Add the lemon juice to the milk and let it sit while you do the next step.
Combine the dry ingredients in a separate bowl and mix the berries with the dry ingredients.
Mix the rest of the wet ingredients together and then mix them together with the flour and berries. Be careful so that you don’t overmix which will result in not so good muffins.

Bake for 40 minutes or more….ours took quite a while.

They are MUCH flatter looking.  Certainly not the picture of muffin perfection.  But who cares when they taste good?!?!

The verdict:  We really liked them!  I love that the only sweetener in them is maple syrup.  They have the goodness of oat flour, bananas, raspberries, & coconut oil.  I did not tell my kids they were healthy so that they would evaluate them fairly and both they and Luck gave them great reviews! 

If your family is used to boxed muffins, this will let them down.  They do not have the high pitched sweet factor (not a real term, but you get my drift!) of pre-made or boxed muffins.  But they are hearty and delish!  The whole raspberries are sooooo good in there.  Gives them just the right tartness.  Next time, I will sprinkle a little natural sugar on top before baking to add that extra little touch.  Also, the original author of this used soy milk, cardamom, and quinoa flour.  Feel free to experiment for yourself!

My favorite summertime salad!

Adapted from Rick Bayless’ cookbook, Mexican Everyday

This is not a go to on a week night sort of a salad.  This is a company salad or a weekend salad when you have more time.  It is good for your body and tastes AMAZING!

Grilled Chicken Salad with Rustic Guacamole, Romaine, and Queso Fresco (he uses queso anejo, but I can’t find it!)

For the dressing:

1/2 cup olive oil, plus a bit more

4 garlic cloves, peeled and halved

2 Anaheim or Poblano peppers

1/2 c fresh lime juice

3/4 cup roughly packed cilantro

1/4 tsp pepper

salt

For the salad:

4 boneless, skinless chicken breasts

1 sliced medium white onion

2 ripe avocados (I often use more)

8 cups Romaine

1/3 cup grated Mexican queso (I use queso fresco)

Heat oil in pan over medium.  Add garlic cloves and chiles and cook, stirring frequently, until garlic is soft and lightly browned.  Pour the oil, garlic, & chiles into a blender.  Add the lime juice, cilantro, pepper, and a scant tsp of salt. Process until smooth.

Place chicken in a bowl and pour one third of the dressing over them, spreading it evenly to coat.

Grill the chicken and the onions indoors (over medium heat) or outdoors.  For onions, cook until they are well browned.  For chicken, cook until done.  :)  Chop the cooked onion into small pieces and place in a bowl.

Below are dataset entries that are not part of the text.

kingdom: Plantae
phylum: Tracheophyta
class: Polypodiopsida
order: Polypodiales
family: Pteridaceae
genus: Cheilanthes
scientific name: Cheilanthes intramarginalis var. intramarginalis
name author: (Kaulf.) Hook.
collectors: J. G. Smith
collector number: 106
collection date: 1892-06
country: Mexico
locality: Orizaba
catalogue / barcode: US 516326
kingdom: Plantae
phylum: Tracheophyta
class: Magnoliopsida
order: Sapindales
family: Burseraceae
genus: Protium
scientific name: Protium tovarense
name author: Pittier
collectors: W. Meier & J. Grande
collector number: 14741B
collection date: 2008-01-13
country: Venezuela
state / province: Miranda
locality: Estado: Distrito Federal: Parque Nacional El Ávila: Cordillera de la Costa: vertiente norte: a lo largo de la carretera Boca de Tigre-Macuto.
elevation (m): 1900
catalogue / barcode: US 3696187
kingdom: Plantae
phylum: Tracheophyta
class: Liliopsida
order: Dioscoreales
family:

Pit avocados and scoop flesh in to the bowl with the onion.  Add another 1/3 of the dressing and coarsely mash everything together with an old fashioned potato masher or the back of a large fork.  Taste and season with salt.

Scoop sliced Romaine into a large bowl.  Drizzle remaining dressing over it and toss.  Divide among 4 dinner plates.  Scoop a portion of the guac into the center of each plate.  Cut chicken breasts into cubes and arrange over guac.  Sprinkle each plate with queso fresco.  Enjoy!